Rentenreform 2025: Höheres Renteneintrittsalter und weniger Frühverrentung geplant
Sandro GuteRentenreform 2025: Höheres Renteneintrittsalter und weniger Frühverrentung geplant
Die Rentenkommission der Bundesregierung hat weitreichende Reformen des Rentensystems vorgeschlagen. Nach den aktuellen Regelungen können alle, die nach 1964 geboren wurden, mit 67 Jahren in Rente gehen – unabhängig davon, wie lange sie gearbeitet haben. Nun will die Kommission das Renteneintrittsalter an die steigende Lebenserwartung koppeln und einige Möglichkeiten für einen vorzeitigen Ruhestand abschaffen.
Bisher gilt für alle Arbeitnehmer dasselbe Renteneintrittsalter, unabhängig von Beruf oder Beitragsjahren. Bundeskanzler Friedrich Merz argumentiert, dass Personen, die später ins Berufsleben einsteigen, weniger eingezahlt hätten als jene, die bereits mit 16 beginnen und 45 Jahre lang arbeiten. Dies führe zu einer Ungerechtigkeit im System.

| AUFGABE |
Mit wie vielen Jahren können laut dem Text zur Rentenreform alle, die nach 1964 geboren wurden, nach den aktuellen Regelungen in Rente gehen?

| EINTRÄGE |
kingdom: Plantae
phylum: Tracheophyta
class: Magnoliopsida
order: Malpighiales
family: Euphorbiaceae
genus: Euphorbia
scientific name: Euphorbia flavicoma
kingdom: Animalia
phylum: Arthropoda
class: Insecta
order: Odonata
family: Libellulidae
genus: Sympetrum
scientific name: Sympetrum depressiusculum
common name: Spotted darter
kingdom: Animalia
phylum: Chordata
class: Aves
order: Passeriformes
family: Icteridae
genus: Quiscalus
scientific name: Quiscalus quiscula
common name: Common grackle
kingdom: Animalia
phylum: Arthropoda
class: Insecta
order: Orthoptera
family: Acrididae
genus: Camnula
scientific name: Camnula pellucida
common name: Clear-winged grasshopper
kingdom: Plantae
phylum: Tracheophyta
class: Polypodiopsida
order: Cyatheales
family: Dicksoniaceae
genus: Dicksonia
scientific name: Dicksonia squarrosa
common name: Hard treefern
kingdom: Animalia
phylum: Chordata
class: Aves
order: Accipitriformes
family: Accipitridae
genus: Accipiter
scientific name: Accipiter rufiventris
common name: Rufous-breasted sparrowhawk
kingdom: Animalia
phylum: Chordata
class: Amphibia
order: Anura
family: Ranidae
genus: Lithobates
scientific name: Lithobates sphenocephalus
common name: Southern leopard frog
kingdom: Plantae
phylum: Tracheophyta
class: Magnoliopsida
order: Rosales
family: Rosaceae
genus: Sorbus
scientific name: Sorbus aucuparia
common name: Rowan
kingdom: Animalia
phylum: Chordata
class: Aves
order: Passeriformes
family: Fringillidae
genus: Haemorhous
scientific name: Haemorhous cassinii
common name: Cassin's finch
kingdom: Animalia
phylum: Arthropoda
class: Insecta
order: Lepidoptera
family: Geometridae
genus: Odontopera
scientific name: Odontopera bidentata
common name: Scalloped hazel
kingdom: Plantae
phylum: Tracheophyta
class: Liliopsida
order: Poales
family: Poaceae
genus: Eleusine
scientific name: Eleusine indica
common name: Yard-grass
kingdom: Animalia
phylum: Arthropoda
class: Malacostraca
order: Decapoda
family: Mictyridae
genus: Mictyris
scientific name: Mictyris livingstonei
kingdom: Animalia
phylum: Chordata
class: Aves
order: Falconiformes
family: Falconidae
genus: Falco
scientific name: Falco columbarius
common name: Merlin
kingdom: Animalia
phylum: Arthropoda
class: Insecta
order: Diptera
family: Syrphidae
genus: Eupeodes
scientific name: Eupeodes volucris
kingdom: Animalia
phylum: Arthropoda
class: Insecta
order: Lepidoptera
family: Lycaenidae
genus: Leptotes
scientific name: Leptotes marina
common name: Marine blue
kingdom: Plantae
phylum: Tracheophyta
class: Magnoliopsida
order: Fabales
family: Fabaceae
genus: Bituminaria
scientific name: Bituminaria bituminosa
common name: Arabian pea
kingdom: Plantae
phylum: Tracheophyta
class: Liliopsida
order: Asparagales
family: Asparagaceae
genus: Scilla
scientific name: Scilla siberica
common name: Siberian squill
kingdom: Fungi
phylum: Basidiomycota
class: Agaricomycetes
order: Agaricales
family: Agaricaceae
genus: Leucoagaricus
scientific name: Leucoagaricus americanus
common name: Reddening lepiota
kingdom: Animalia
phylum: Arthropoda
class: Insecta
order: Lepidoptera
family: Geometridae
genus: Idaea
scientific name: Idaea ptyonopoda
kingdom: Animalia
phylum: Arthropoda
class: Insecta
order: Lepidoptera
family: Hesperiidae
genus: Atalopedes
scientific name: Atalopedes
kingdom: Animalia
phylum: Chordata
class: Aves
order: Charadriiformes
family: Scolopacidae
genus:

| LÖSUNG |
Mit 67 Jahren, unabhängig davon, wie lange sie gearbeitet haben.